### 本文
================================

前立腺は男性特有の臓器で、膀胱の出口、尿道を囲む場所に位置します。精液の一部である前立腺液を作ったり、精子を保護する役割があります。
若い時はクルミほどの大きさで、加齢とともに大きくなっていきます。前立腺がみかんや卵ほどに大きくなり尿道を圧迫することによって、排尿や畜尿に影響を及ぼすことを前立腺肥大症といいます。
前立腺肥大自体は50歳で30%、60歳で60%、80歳になると90%ほどの男性にみられますが、症状を伴わない場合もあります。治療を必要とするケースは全体の25%前後とされています。
症状の詳細は後述しますが、重症化した場合は膀胱結石や腎臓が腫れる「水腎症」などの腎機能障害を引き起こすことがあります。
前立腺肥大症の症状
前立腺肥大症の症状は、尿を出すときの「排尿症状」、尿を貯めるときの「畜尿症状」、排尿後の「排尿後症状」に分けられます。それぞれ分けて解説するとともに、進行度別の症状も見ていきましょう。
排尿症状
排尿時の主な症状は「排尿困難」。尿が出にくい症状の総称です。具体的には以下のような症状が出ます。
- ・尿が出始めるまでに時間がかかる
- ・尿の勢いが弱い
- ・排尿途中で尿が切れる
- ・力まないと尿が出ない
- ・尿が分かれる など
畜尿症状
畜尿の主な症状は「頻尿」です。膀胱が圧迫されることで、尿を貯めにくくなることが主な要因と考えられています。具体的な症状は以下のとおりです。
- ・日中に概ね8回以上トイレに行く
- ・就寝後1回以上トイレに起きる
- ・急に強い尿意が起こる「尿意切迫感」
- ・トイレに間に合わない「切迫性尿失禁」など
排尿が上手くできず、膀胱内に尿が多量に残ると結果的に頻尿になる場合もあります。また、尿意切迫感があり、かつ頻尿を伴う場合は「過活動膀胱」とされ、前立腺肥大症の約50~70%の患者にみられます。
前立腺肥大症以外にも、脳卒中、パーキンソン病、膀胱炎、前立腺炎、高血圧などでも頻尿が起こる場合があります。
排尿後症状
排尿後症状の主なものは「残尿感」です。具体的には以下のような症状が現れます。

================================

### 課題 1
前立腺肥大症についての本文によれば、治療が必要になるケースは全体のおよそ何%とされていますか。
### 課題 2
前立腺肥大症についての本文を、最後の文に続けて書き進めなさい。

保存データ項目
================================

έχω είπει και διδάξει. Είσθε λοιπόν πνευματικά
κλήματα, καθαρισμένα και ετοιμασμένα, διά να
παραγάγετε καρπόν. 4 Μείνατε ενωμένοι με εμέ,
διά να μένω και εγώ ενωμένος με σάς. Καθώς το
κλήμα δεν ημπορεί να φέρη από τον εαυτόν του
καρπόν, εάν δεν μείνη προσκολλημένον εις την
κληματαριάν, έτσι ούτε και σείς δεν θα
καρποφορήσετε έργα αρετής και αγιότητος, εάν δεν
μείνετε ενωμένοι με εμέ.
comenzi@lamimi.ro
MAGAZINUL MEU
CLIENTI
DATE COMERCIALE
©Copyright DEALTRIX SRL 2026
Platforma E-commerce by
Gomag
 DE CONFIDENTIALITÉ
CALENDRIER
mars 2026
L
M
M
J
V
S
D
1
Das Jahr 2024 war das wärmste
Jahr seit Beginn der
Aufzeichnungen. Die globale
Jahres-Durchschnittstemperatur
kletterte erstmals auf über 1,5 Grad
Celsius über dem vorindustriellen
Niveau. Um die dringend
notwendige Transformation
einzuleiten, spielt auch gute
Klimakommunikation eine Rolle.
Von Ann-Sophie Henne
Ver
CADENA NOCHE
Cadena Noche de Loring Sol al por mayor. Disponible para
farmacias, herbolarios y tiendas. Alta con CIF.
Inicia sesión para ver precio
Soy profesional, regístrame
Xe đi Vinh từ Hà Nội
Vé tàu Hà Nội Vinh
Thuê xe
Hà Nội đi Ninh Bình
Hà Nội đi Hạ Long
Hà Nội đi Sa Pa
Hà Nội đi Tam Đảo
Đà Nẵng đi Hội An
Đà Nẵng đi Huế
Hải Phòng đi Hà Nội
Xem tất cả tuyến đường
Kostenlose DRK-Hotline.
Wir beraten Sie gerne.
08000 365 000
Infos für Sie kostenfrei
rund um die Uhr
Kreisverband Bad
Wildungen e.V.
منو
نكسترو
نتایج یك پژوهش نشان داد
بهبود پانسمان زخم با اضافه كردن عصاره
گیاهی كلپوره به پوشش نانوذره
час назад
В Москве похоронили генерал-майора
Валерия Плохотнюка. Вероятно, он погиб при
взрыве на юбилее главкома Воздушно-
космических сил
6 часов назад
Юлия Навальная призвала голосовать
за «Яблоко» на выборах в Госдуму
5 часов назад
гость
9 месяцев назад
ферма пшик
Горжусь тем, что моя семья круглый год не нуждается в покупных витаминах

================================

### 解答 1
25%前後です。

### 解答 2
- ・排尿後も尿が残っている気がする
- ・スッキリしない
- ・排尿が終わった後に尿が漏れる「排尿後尿滴下」 など
進行度別の症状
前立腺肥大症は進行度によっても症状が異なりますので、進行度別の症状についても解説します。
軽症(膀胱刺激期)
前立腺肥大症の代表的な初期症状は以下のとおりです。
- ・トイレに行く回数が多い
- ・尿の勢いが弱い
- ・トイレに行ったばかりでもまたすぐに行きたくなる など
原因は、肥大した前立腺が膀胱や尿道を刺激するためと考えられています。
中等症(残尿発生期)
前立腺肥大症の代表的な中等症状は以下のとおりです。
- ・尿が出るまでに時間がかかる
- ・力まないと尿が出ない
- ・尿のキレが悪い
- ・排尿時間が長い
- ・尿が途中で途切れる など
原因は、肥大した前立腺により尿道が圧迫されて細くなる、膀胱に尿が貯まり出し切れない、などが考えられます。
重症(慢性閉塞期)
前立腺肥大症が重症になると、以下のような症状が現れます。
- ・トイレの回数が非常に多い(1日10回以上など)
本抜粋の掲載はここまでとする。